L’Ombudsman des banques gère également la centrale de recherche d’avoirs non réclamés (comptes en déshérence).

L’institution de l’Ombudsman des banques suisses est en activité depuis avril 1993. Maintenant bien établie, elle traite près de 2000 demandes par an et la tendance est à l’augmentation. Depuis juillet 2013, l’Ombudsman des banques est M. Marco Franchetti. Il est secondé dans ses fonctions par une équipe multilingues d’avocats, d’économistes et de specialistes du secteur bancaire.

L’Ombudsman des banques suisses dépend institutionnellement d’une Fondation crée par l’Association suisse des banquiers. Le Conseil de fondation est composé de personnalités indépendantes (la présidente du Conseil de fondation est l’ancienne chancelière de la Conféderation, Madame Annemarie Huber-Hotz), et l’élection de l’Ombudsman lui incombe.

Un médiateur neutre

Les procédures volontaires et amiables pour résoudre les litiges ont fait leurs preuves à maintes reprises dans différents pays et dans différentes branches.

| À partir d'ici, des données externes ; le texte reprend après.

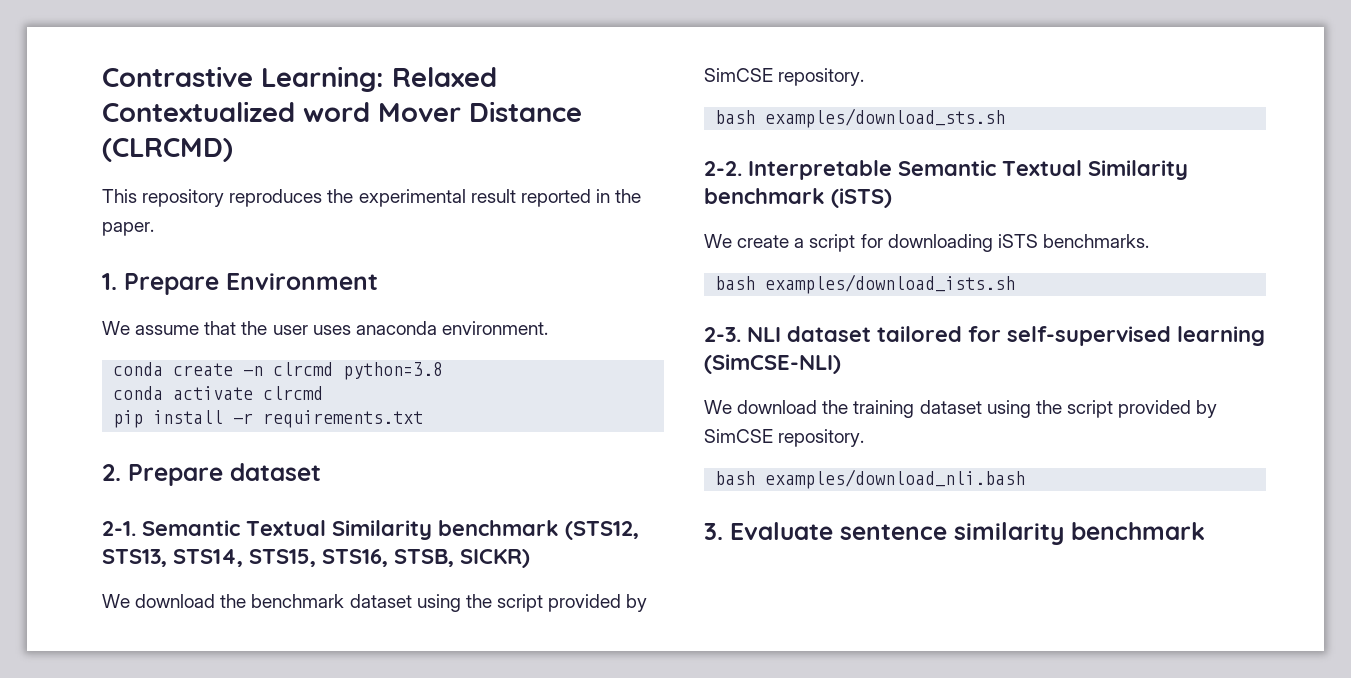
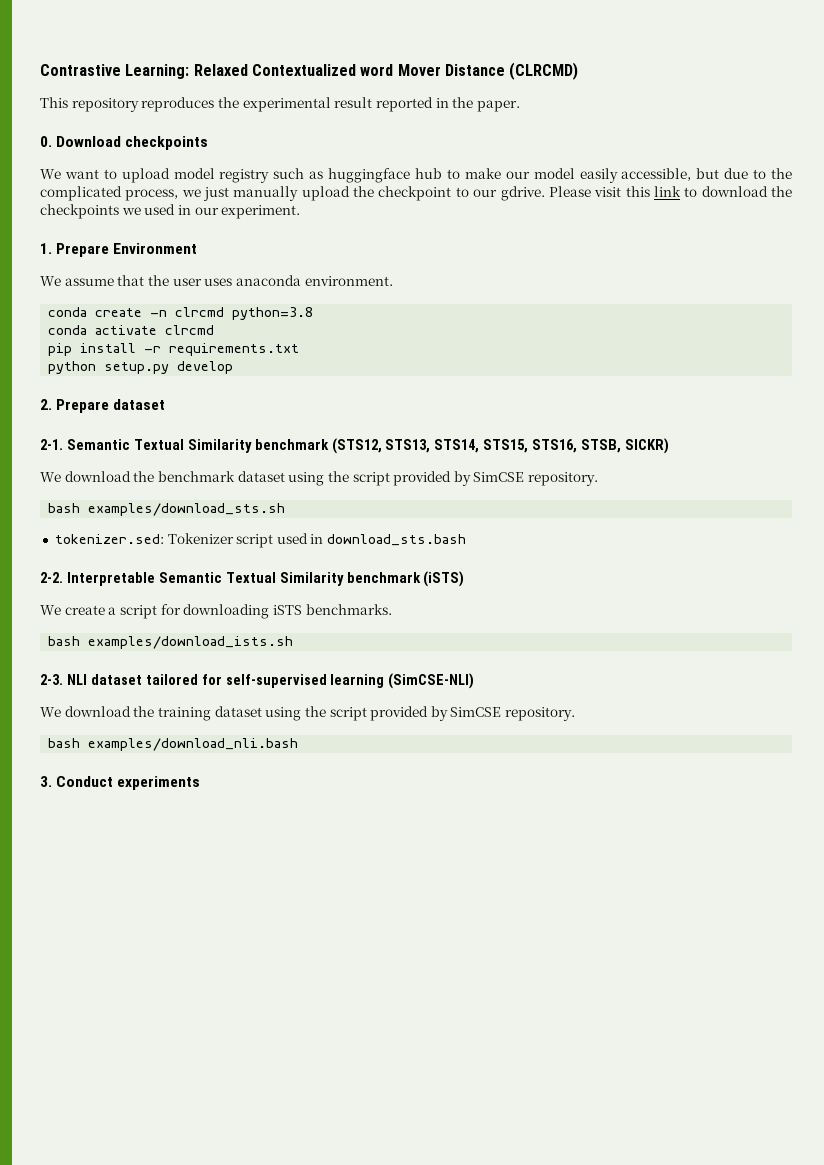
(154, 229) none -> [40,136,209,150] [40,168,793,183] [40,186,793,201] [40,204,301,219] // 0. Download checkpoints // We want to upload model registry such as huggingface hub to make our model easily accessible, but due to the complicated process, we just manually upload the checkpoint to our gdrive. Please visit this link to download the checkpoints we used in our experiment.
(424, 419) none -> [48,361,234,374] // python setup.py develop
(1006, 118) none -> [54,533,467,548] // tokenizer.sed: Tokenizer script used in download_sts.bash
[730,522,1205,545] Evaluate sentence similarity benchmark -> [56,776,201,790] Conduct experiments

L’ombudsman des banques est neutre. Il est en mesure d’informer avec compétence et de remplir les fonctions de médiateur indépendant pour les questions litigieuses, ce qui permet d’éviter des procédures judiciaires longues et coûteuses.

L’Ombudsman des banques n’est pas une juridiction fédérale. Son but est de favoriser le dialogue entre les parties. Au lieu d’un jugement, il soumet aux parties une proposition de négociation. Cette dernière n’ayant pas force obligatoire, les parties peuvent décider librement si elles veulent suivre la proposition de l’Ombudsman ou entreprendre d’autres démarches, notamment juridiques. Les expériences ont toutefois montré que les propositions de l’Ombudsman des banques sont généralement acceptées.

La procédure de règlement amiable auprès du médiateur des banques est gratuite pour les clients.

Obligation de discrétion

L’Ombudsman des banques suisses est tenu à l’obligation de discrétion. Il ne prend contact avec la banque qu’après accord du client.